A good portion of the state’s longshoremen, 400 to 500 members, work at Norfolk International Terminals (NIT), the largest of Virginia’s marine terminals. It sits on 672 acres off Hampton Boulevard. Nearly 600 additional acres will come into play with the development of Craney Island in Portsmouth. The first phase of that project isn’t scheduled for completion until 2017, but port officials say it’s key in sustaining Hampton Road’s rising profile as a dominant port.

Over the past year, the Port of Hampton Roads handled more than 2 million TEUs (20-foot equivalent units) — the standard measurement for cargo containers. By 2035, the port could handle 10 million TEUs. That would put it ahead of the country’s largest cargo port in New York. Virginia’s development into the third largest container port on the East Coast (behind New York and Savannah, Ga.) has been helped along by the productivity of longshoremen.
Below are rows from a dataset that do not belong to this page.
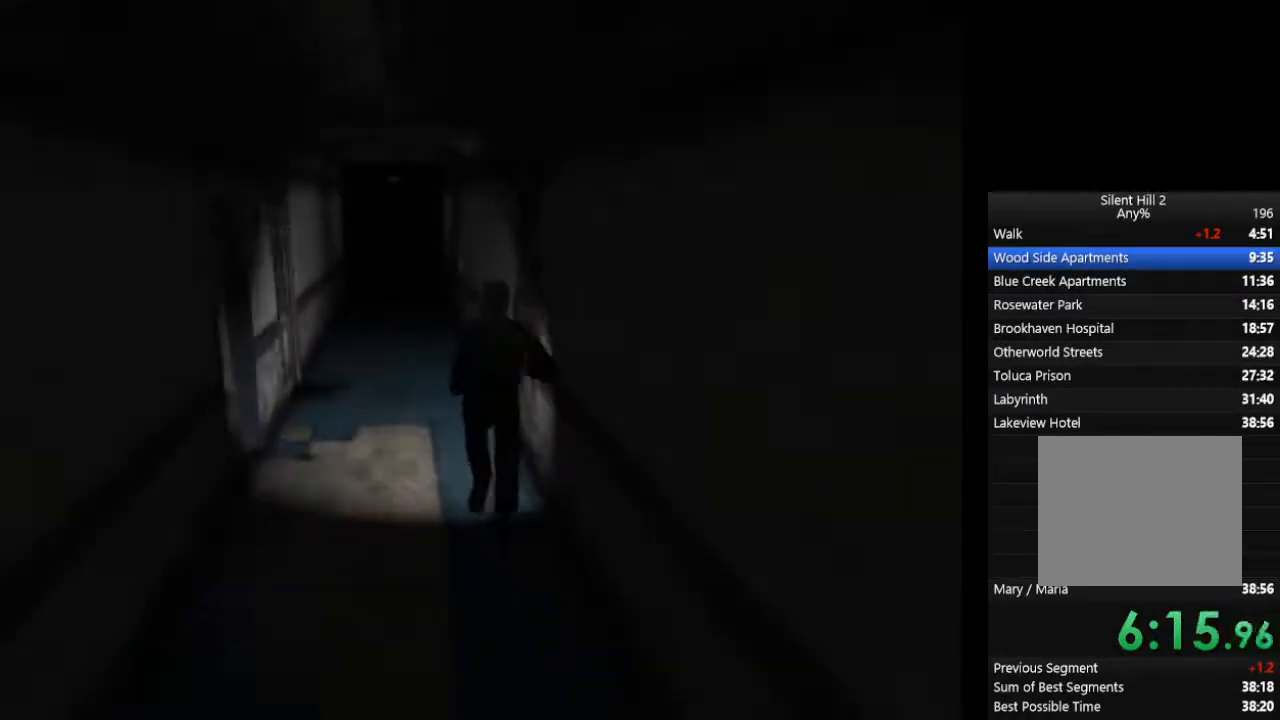
{"buttons": ["CIRCLE"], "left_stick": "center", "right_stick": "center", "events": []}
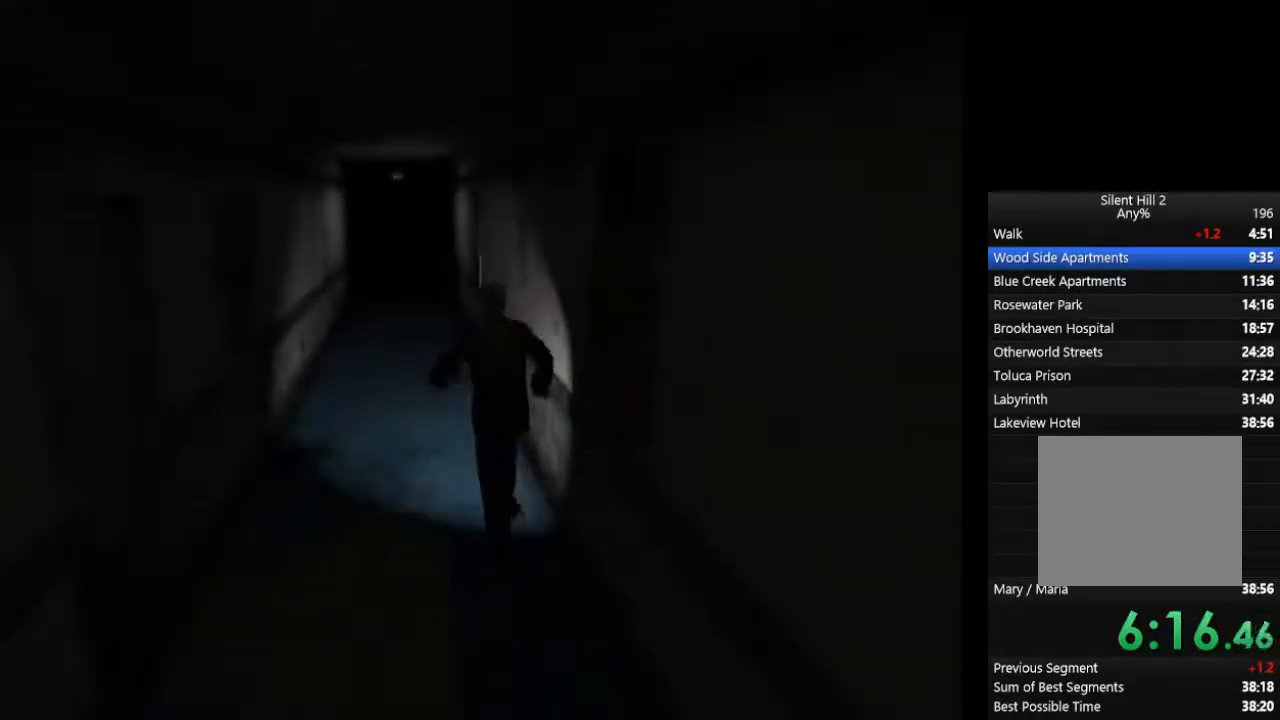
{"buttons": ["CIRCLE"], "left_stick": "center", "right_stick": "center", "events": []}
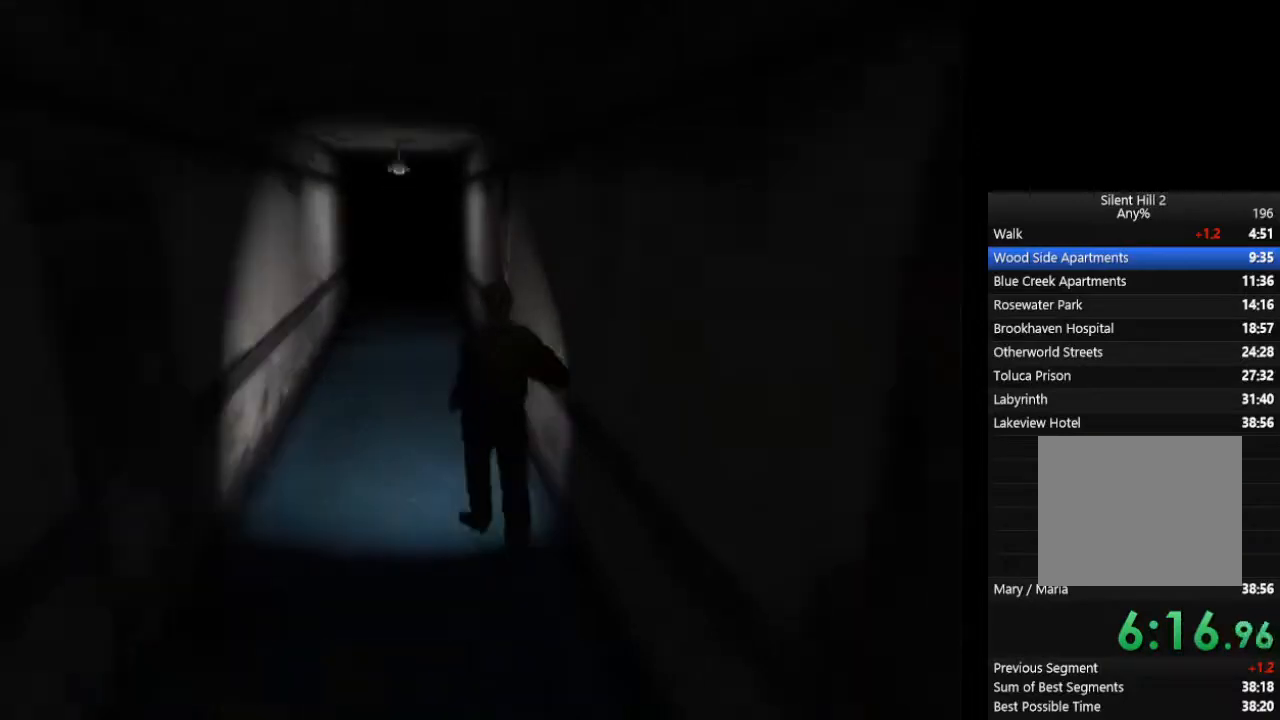
{"buttons": ["CIRCLE"], "left_stick": "center", "right_stick": "center", "events": []}
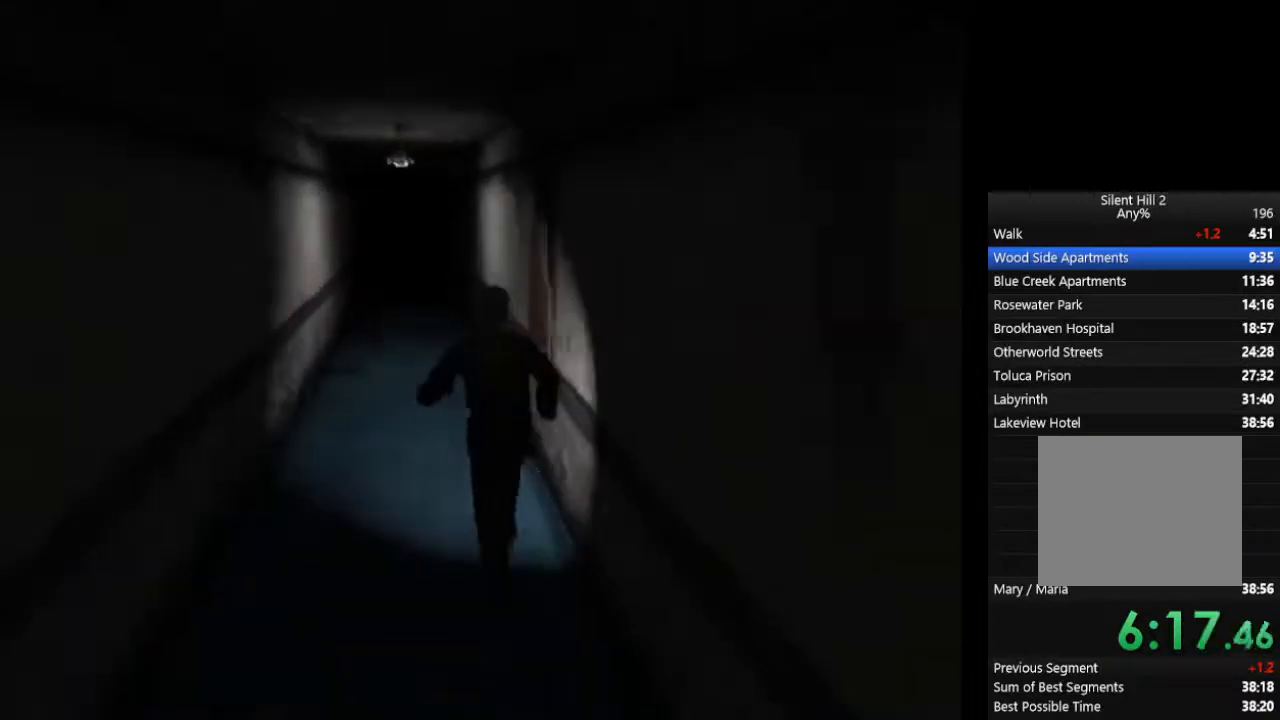
{"buttons": ["CIRCLE"], "left_stick": "center", "right_stick": "center", "events": []}
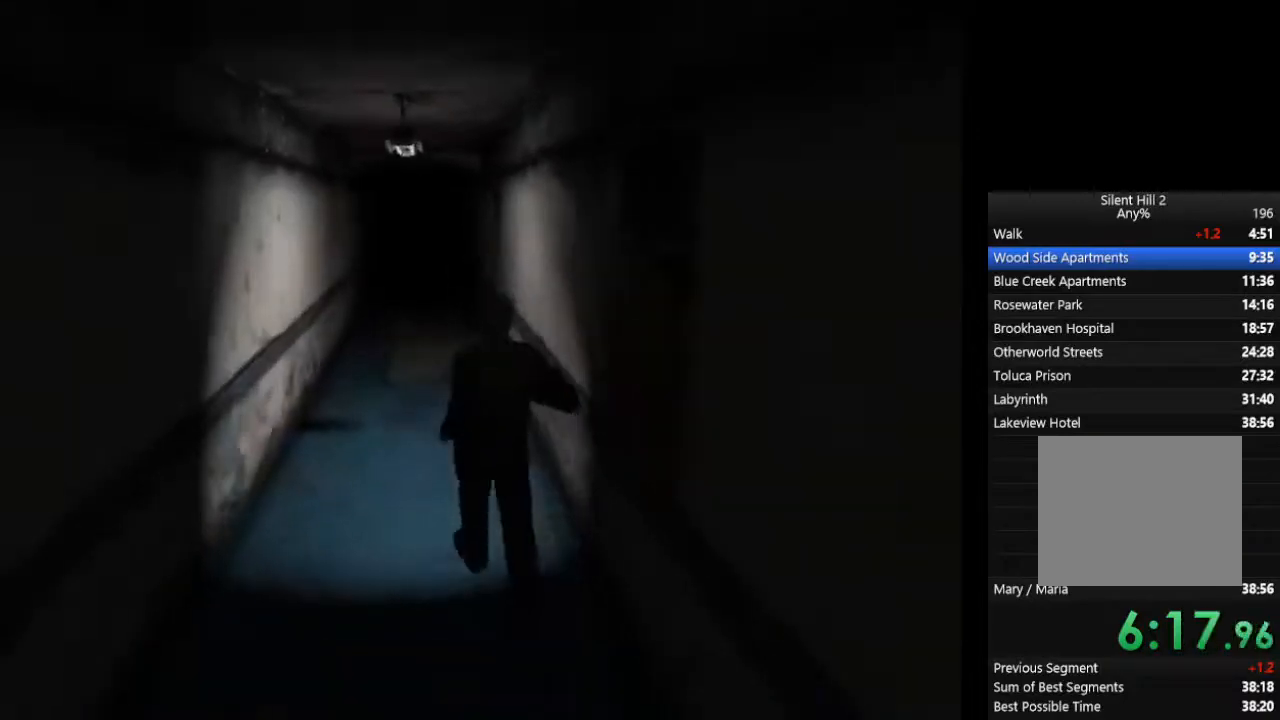
{"buttons": ["CIRCLE"], "left_stick": "center", "right_stick": "center", "events": []}
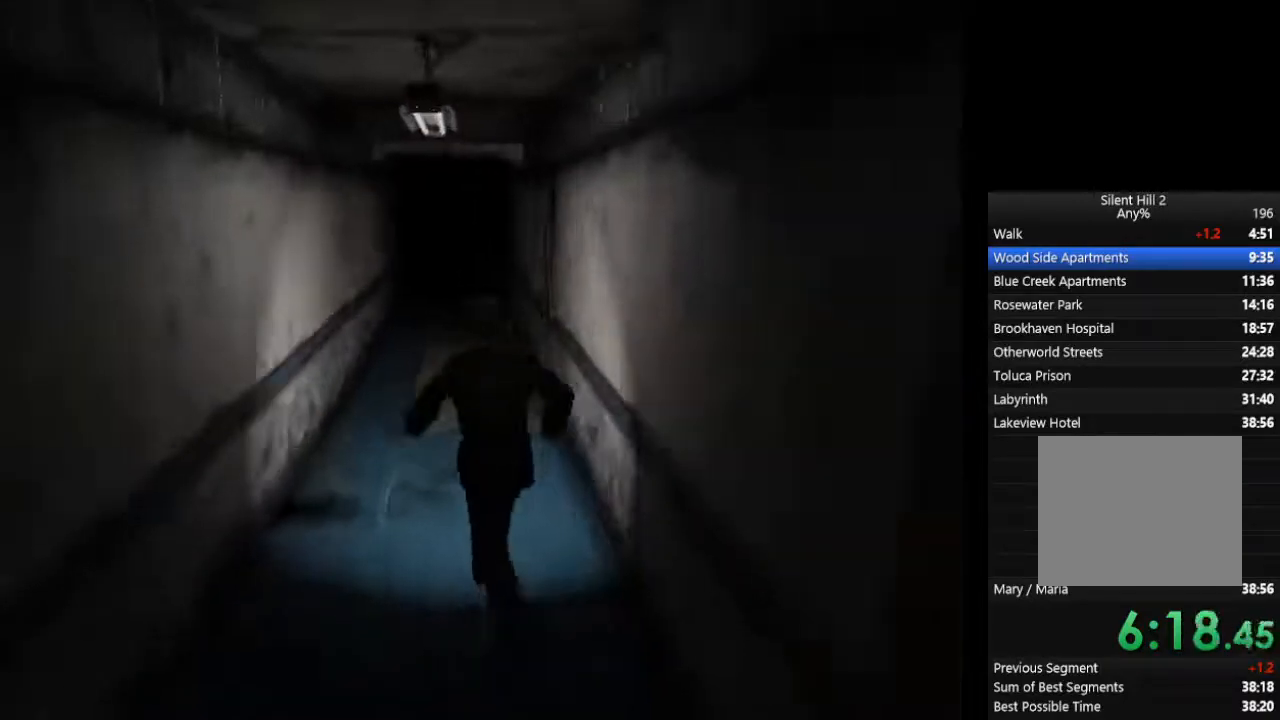
{"buttons": ["CIRCLE"], "left_stick": "center", "right_stick": "center", "events": []}
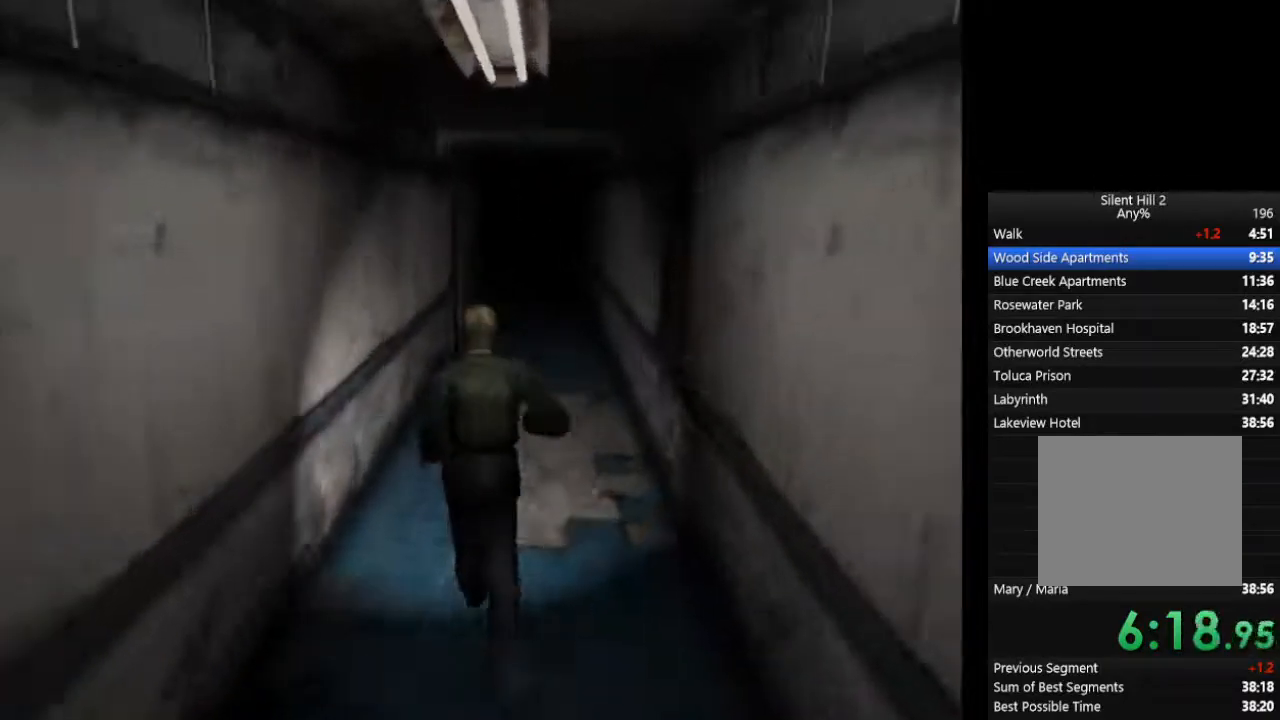
{"buttons": ["CIRCLE"], "left_stick": "center", "right_stick": "center", "events": []}
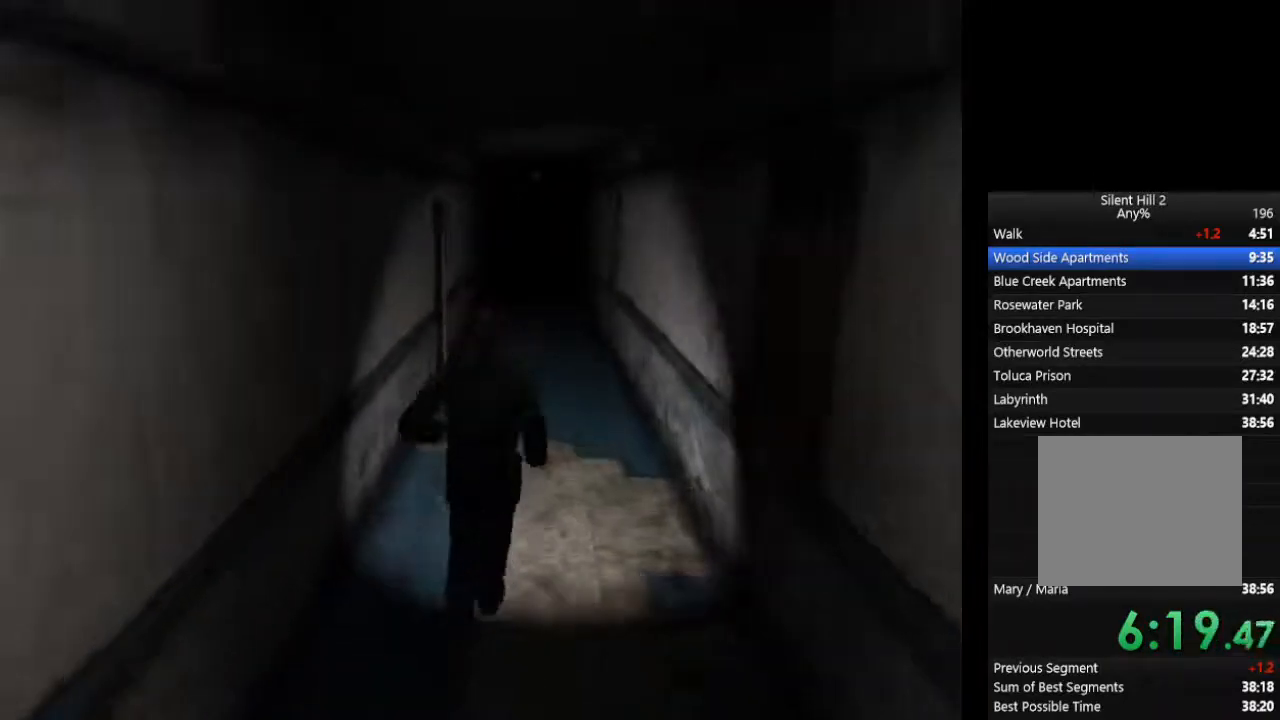
{"buttons": ["CIRCLE"], "left_stick": "center", "right_stick": "center", "events": []}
With technological advancements, today’s ILA members must have brains as well as brawn. “In the old days, all you needed was a strong back and a weak mind,” recalls Edward L. Brown Sr., an international vice president with the ILA who joined the union more than 50 years ago. “Now you have to be able to operate new equipment and get maximum productivity out of the equipment.”

Virginia’s state-owned ports are run by a central operator, Virginia International Terminals, an independent, nonprofit agency that can negotiate with the union. Over the years, the relationship has been pretty stable, with Virginia avoiding the massive strikes that have crippled West Coast ports. The current ILA contract for Local 1248 took effect in 2004 and expires in 2010. Unlike the West Coast work stoppage in 2002, which paralyzed ports and sent business to the East Coast, there hasn’t been a stoppage in Virginia in more than a decade.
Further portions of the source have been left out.